If Finnerstan thought dark thoughts, they did not prevent him from experimenting with the flitter’s com until it was clear. Then he sent out a call, repeating it several times in code numbers, until a click of acknowledgement came. He dropped the mike back in its holder and said, “The cutter will space and go on patrol. Maybe she’ll be in time—They are widening their radar, so anything taking off from this continent will register.”

“Time,” Jellico echoed. “Well, we have no way of buying time unless we can anchor them some way. But there is no use making plans until we are sure we have something concrete on which to base them.”

19.SPOILS TO THE VICTORS

“What is going on?” Dane turned to Rip, wedged in beside him.

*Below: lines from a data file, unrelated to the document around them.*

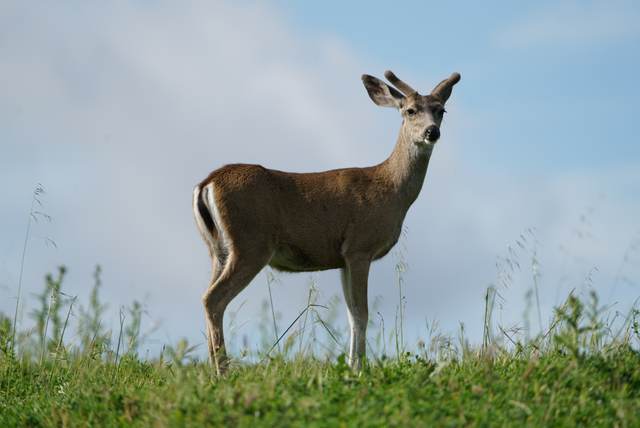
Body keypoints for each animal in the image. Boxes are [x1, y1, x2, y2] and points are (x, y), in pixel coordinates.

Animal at [193, 70, 461, 374]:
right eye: (410, 110)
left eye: (441, 110)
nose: (432, 132)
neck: (391, 190)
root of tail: (207, 183)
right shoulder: (360, 247)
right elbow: (362, 313)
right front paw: (359, 369)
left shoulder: (342, 258)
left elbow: (351, 314)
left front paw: (351, 365)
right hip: (251, 243)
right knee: (213, 298)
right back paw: (223, 372)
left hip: (218, 250)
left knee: (206, 296)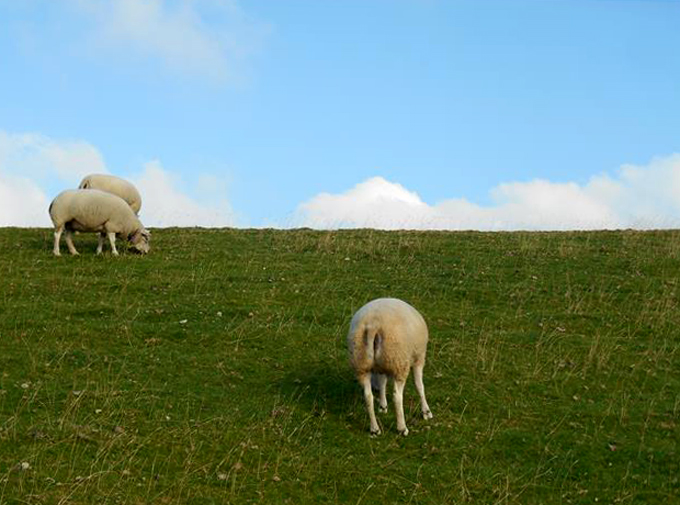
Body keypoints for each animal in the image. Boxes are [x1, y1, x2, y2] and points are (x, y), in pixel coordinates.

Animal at [348, 298, 432, 436]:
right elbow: (419, 386)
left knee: (368, 396)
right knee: (397, 397)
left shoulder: (381, 368)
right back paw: (402, 428)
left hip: (361, 362)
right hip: (399, 361)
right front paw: (426, 411)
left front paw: (383, 406)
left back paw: (374, 429)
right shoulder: (419, 358)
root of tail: (373, 324)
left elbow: (382, 383)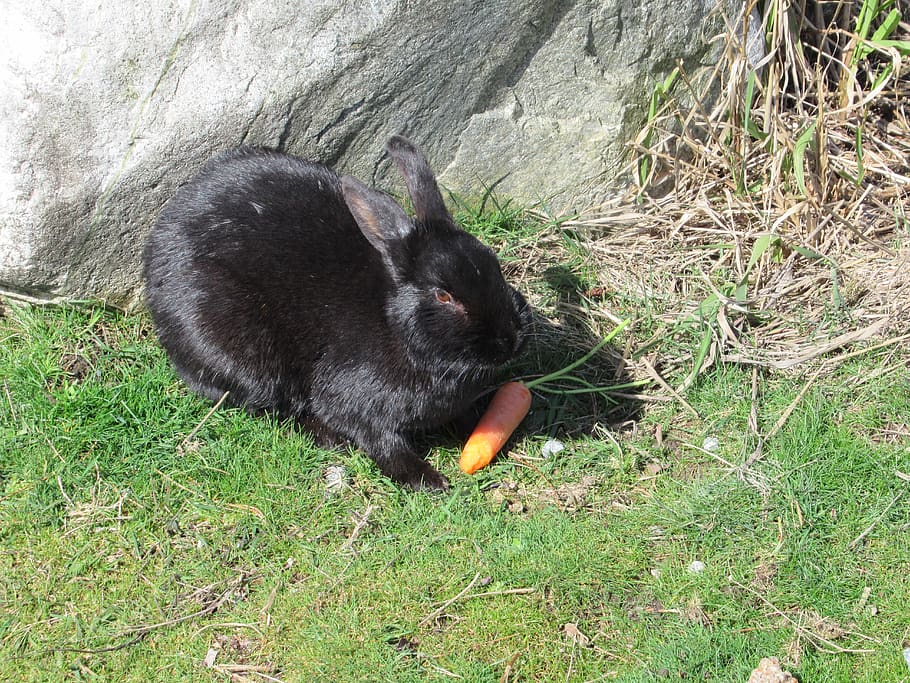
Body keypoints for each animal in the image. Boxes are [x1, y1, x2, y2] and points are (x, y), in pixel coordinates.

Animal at [139, 134, 532, 488]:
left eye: (493, 264)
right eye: (443, 295)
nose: (511, 340)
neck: (398, 329)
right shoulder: (359, 403)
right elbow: (381, 442)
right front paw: (427, 480)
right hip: (244, 356)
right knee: (274, 406)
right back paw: (331, 439)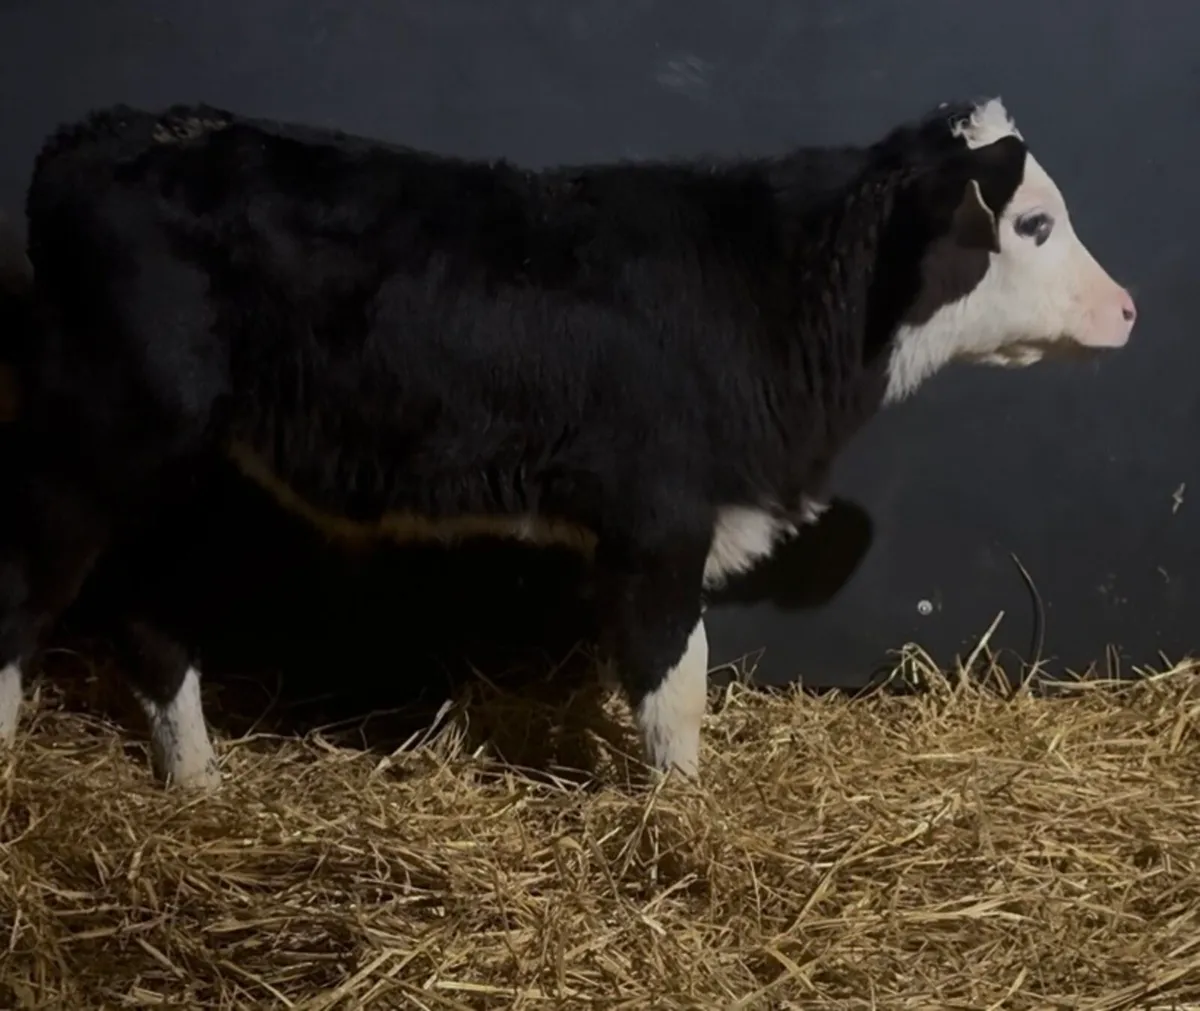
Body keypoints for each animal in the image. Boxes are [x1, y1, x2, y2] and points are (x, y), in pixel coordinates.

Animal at [0, 95, 1135, 791]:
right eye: (1033, 223)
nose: (1126, 310)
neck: (768, 297)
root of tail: (106, 135)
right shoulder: (659, 522)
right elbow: (675, 686)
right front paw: (684, 823)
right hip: (88, 442)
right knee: (23, 596)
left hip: (181, 471)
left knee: (151, 612)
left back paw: (196, 780)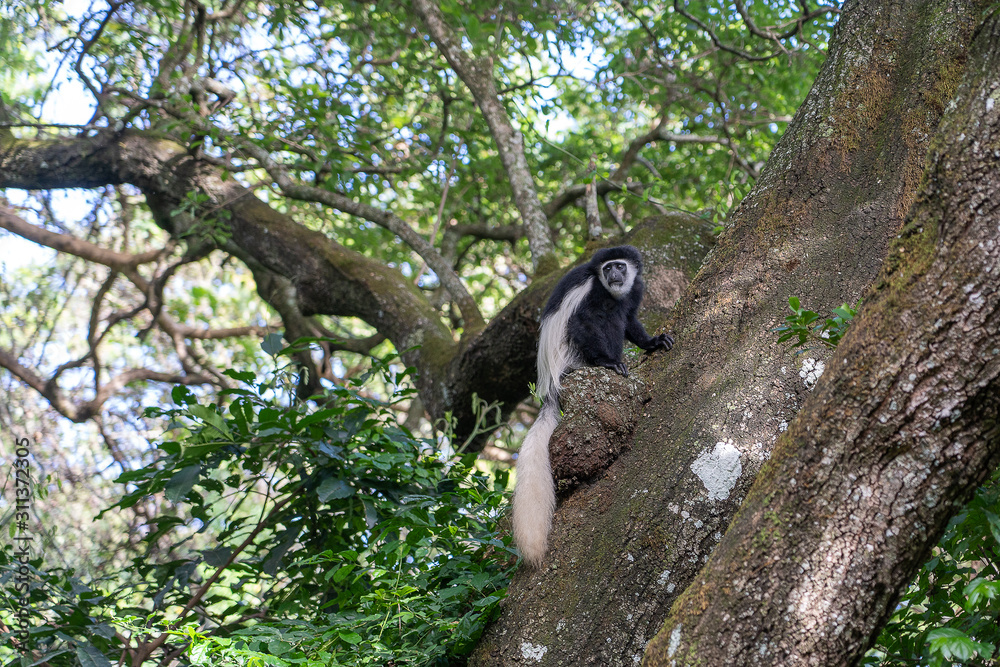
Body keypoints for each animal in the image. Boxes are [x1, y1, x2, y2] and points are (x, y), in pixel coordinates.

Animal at [512, 245, 673, 567]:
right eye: (607, 268)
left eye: (620, 266)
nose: (613, 275)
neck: (612, 289)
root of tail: (553, 385)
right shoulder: (592, 293)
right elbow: (584, 320)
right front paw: (609, 362)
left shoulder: (635, 289)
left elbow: (630, 318)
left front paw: (652, 342)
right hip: (572, 355)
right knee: (603, 320)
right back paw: (609, 362)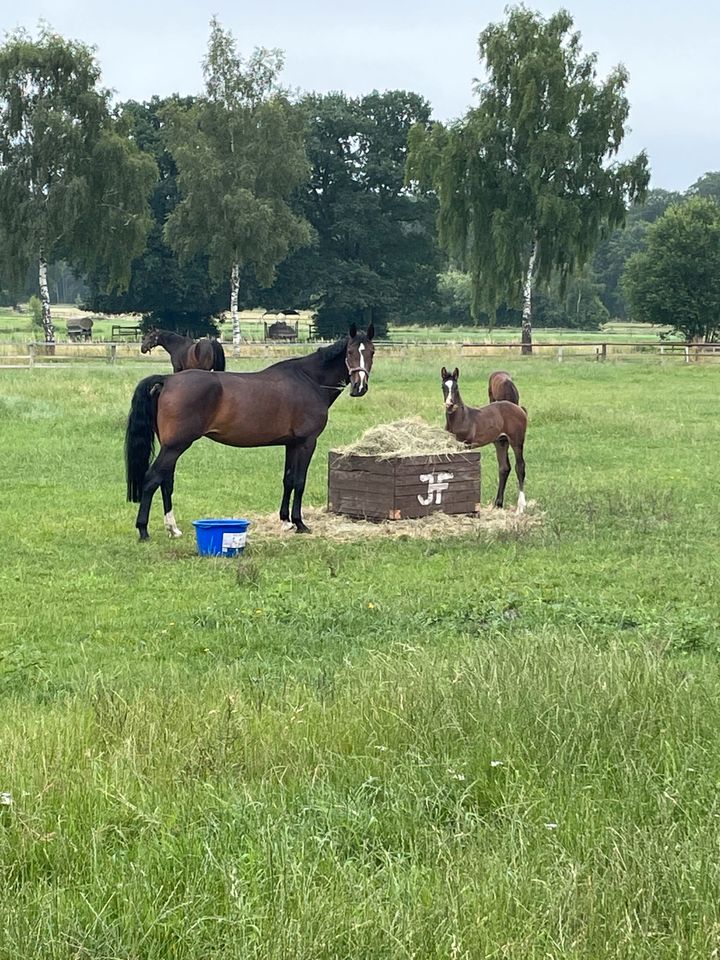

“What isn’t?” returned the other, ambiguously, but then he explained. “We don’t know it all yet, but the Trosti foundations, here and apparently on other worlds, too, have been engaged in double work. The

surface stuff is all that has always been accredited to them, what their reputation is founded upon. But underneath that, well, the Patrol has evidence now that they are the power behind at least four planetary governments in widely separated sections and that they have been building up an undercover net of control—”

“Who are they?” Dane interrupted. “Trosti is gone—or is he?”

“That’s just one of the mysteries, though there are two explanations for that. One is that he is still very much among the living and the brain behind this all, or else the brain who has selected the brains, for the conspiracy is a composite effort, and not only of one species either. The other suggestion is that Trosti was never anything but a front for a devious and diverse organization who used clever publicity to promote him as a romantic figure to center attention.